In deze zaak heeft de kinderrechter van de Rechtbank Den Haag op 27 september 2024 een beschikking gegeven over vervangende toestemming voor medische behandelingen van twee minderjarigen, [minderjarige 1] en [minderjarige 2]. De gecertificeerde instelling, Stichting Jeugdbescherming West Haaglanden, heeft verzocht om toestemming voor systeemtherapie en psychologische ondersteuning, omdat de vader zijn toestemming hiervoor had geweigerd. De kinderen, die onder toezicht staan, hebben in hun jonge leven veel meegemaakt, waaronder huiselijk geweld en een wisselend contact met hun vader. De moeder heeft ingestemd met het verzoek, terwijl de vader van mening is dat direct contactherstel zonder hulpverlening noodzakelijk is.

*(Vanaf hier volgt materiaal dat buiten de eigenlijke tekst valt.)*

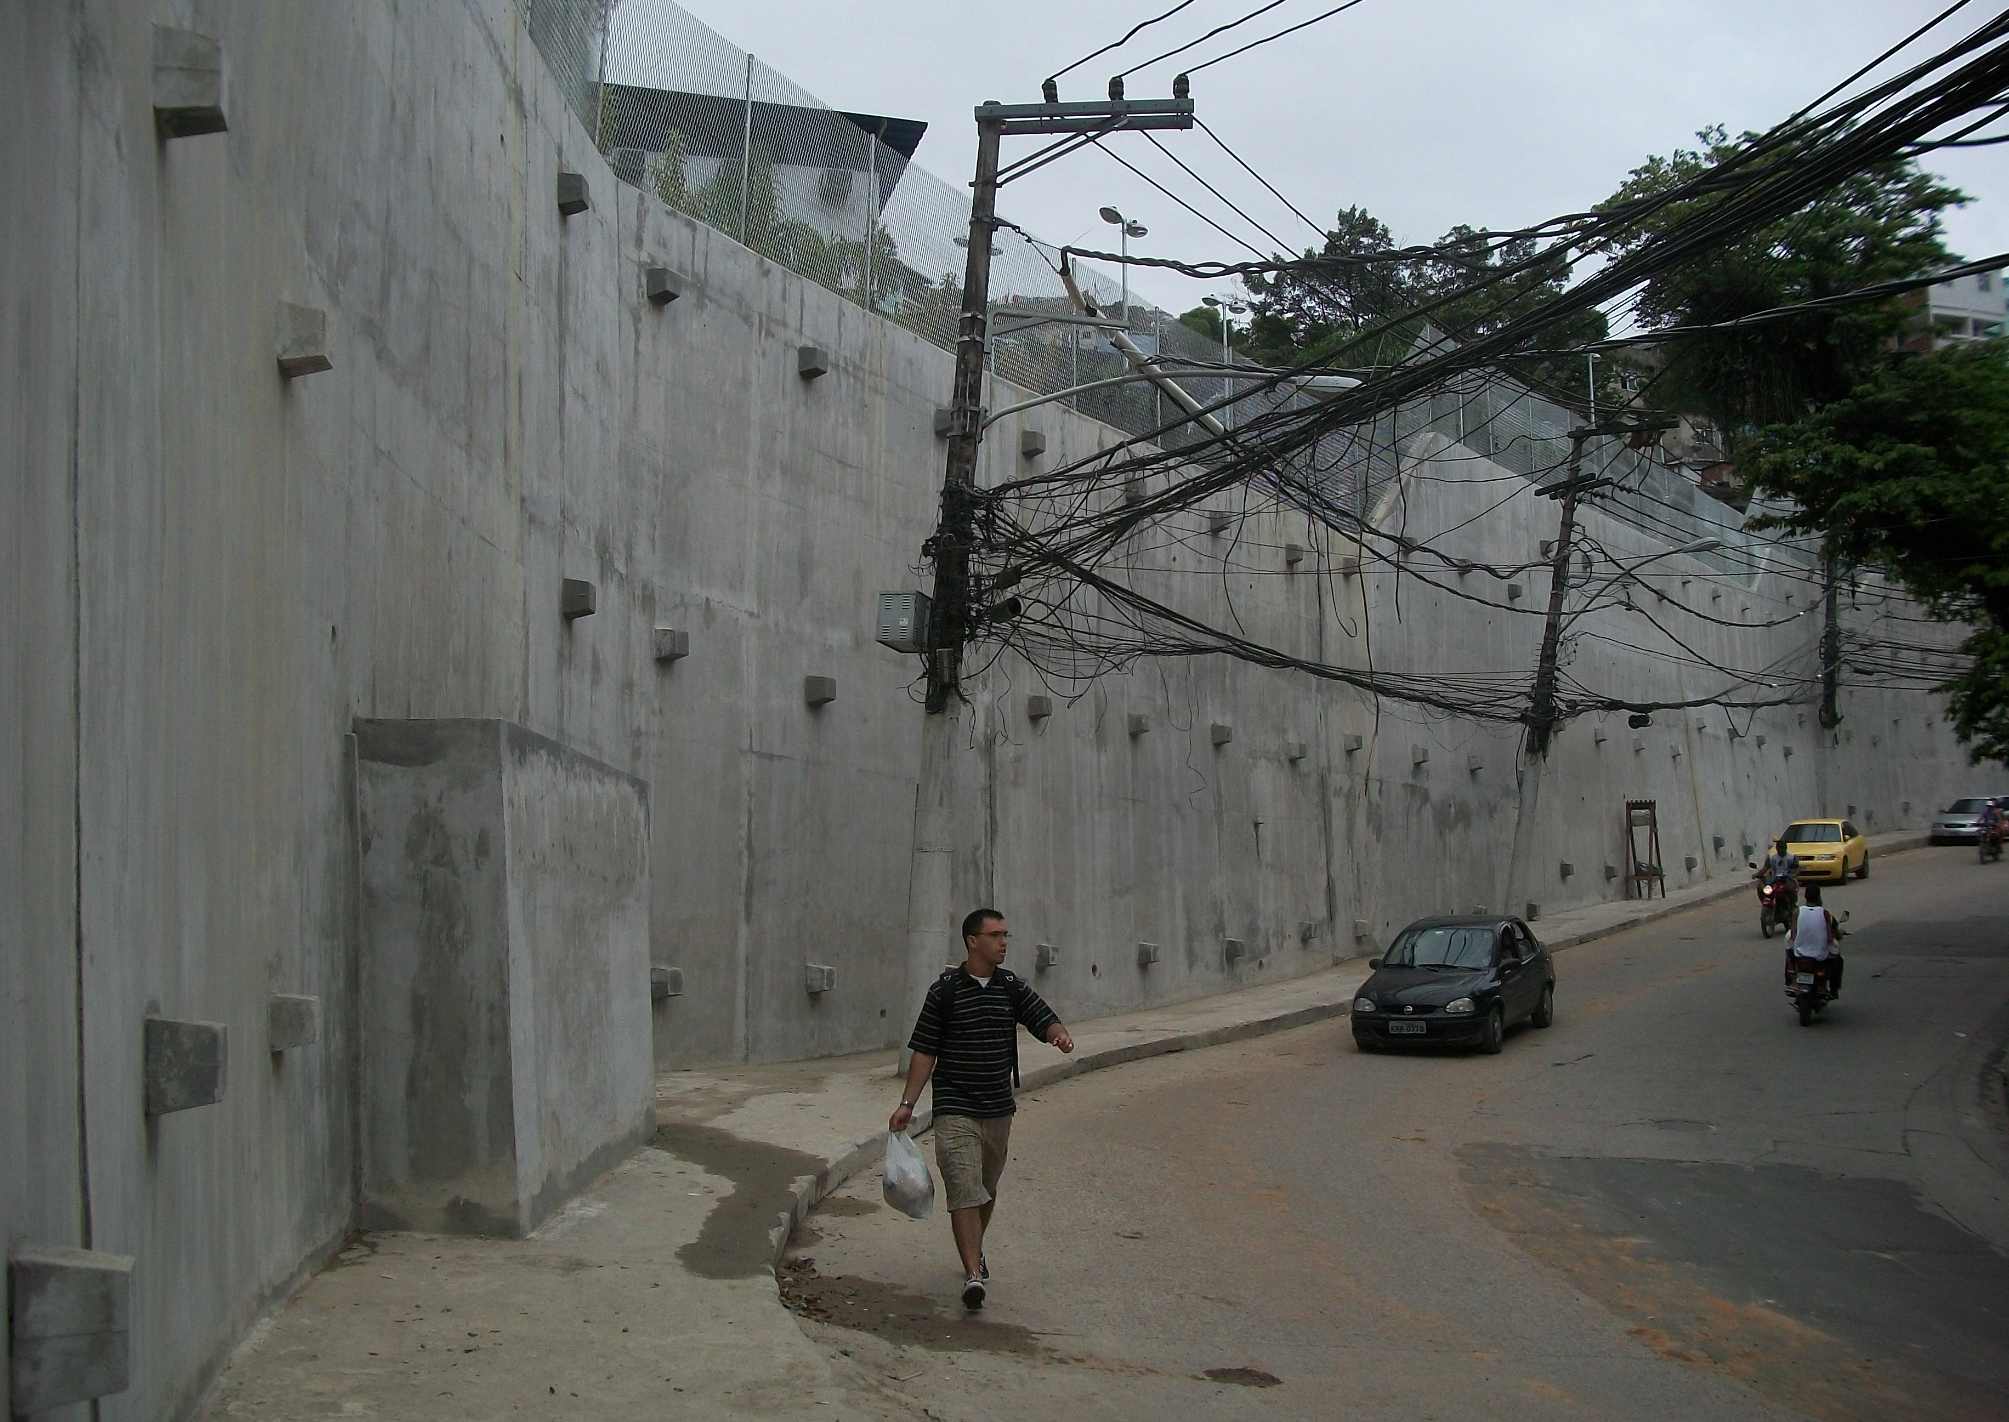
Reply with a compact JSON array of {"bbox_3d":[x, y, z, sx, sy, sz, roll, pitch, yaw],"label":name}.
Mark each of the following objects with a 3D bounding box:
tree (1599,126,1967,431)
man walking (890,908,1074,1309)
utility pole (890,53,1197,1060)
[{"bbox_3d":[23.497,-12.470,56.000,10.500,9.700,9.500,-4,-13,17],"label":"tree"},{"bbox_3d":[-0.109,1.785,8.300,0.780,1.740,0.600,1,-13,-5],"label":"man walking"},{"bbox_3d":[0.447,-1.489,17.316,2.300,9.729,0.500,2,-12,10],"label":"utility pole"}]

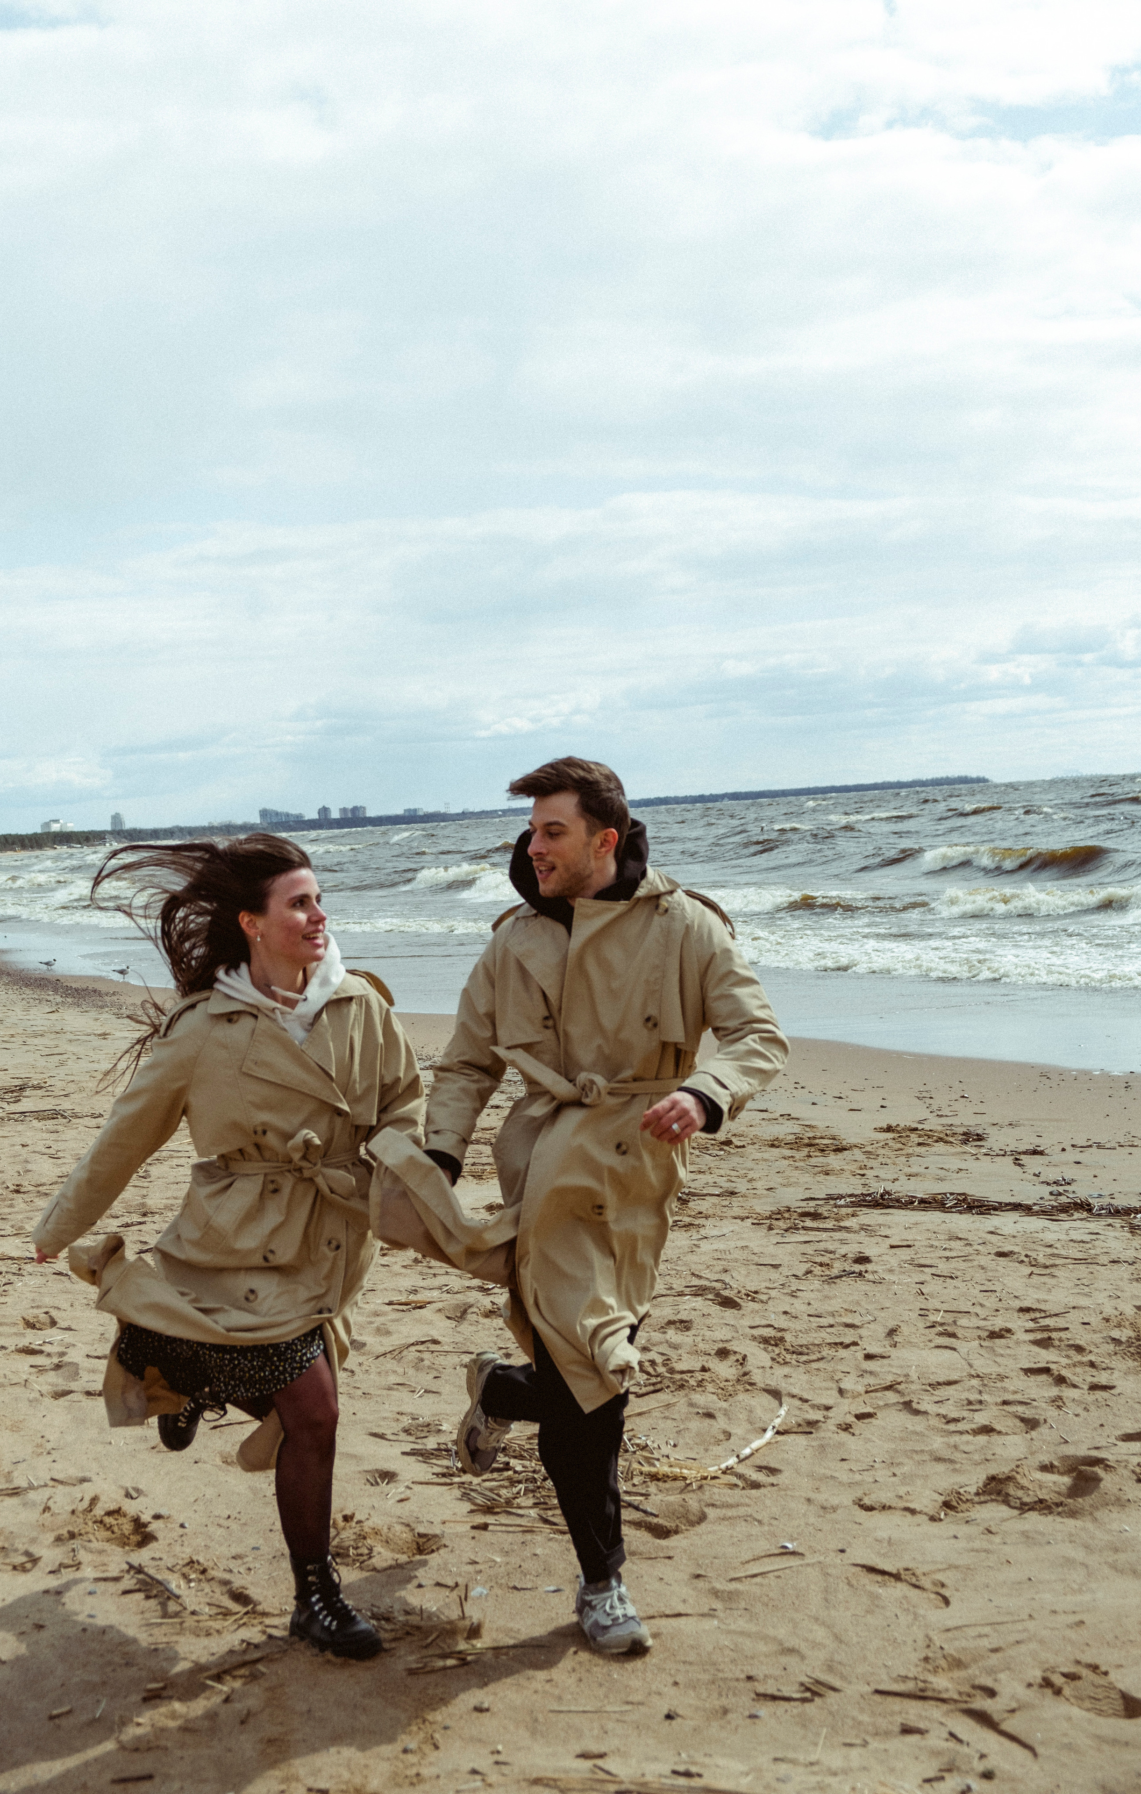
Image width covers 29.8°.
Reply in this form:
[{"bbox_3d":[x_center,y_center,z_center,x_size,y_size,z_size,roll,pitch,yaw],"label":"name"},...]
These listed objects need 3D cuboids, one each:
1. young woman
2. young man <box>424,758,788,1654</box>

De kinderrechter heeft vastgesteld dat de behandelingen noodzakelijk zijn om ernstig gevaar voor de (geestelijke) gezondheid van de kinderen af te wenden. De kinderrechter overweegt dat voor wilsbekwame minderjarigen tussen de twaalf en de zestien jaar dubbele toestemming vereist is, maar dat in dit geval de toestemming van de gezagdrager kan worden vervangen als de behandeling noodzakelijk is. De kinderrechter heeft geconcludeerd dat zowel [minderjarige 1] als [minderjarige 2] behoefte hebben aan de voorgestelde behandelingen en dat de weigering van de vader hen in de weg staat om de benodigde hulp te ontvangen.
De kinderrechter heeft daarom vervangende toestemming verleend voor zowel de systeemtherapie als de psychologische ondersteuning, en verklaard dat deze beschikking uitvoerbaar bij voorraad is. De beslissing is openbaar uitgesproken en kan door belanghebbenden worden aangevochten binnen de gestelde termijn.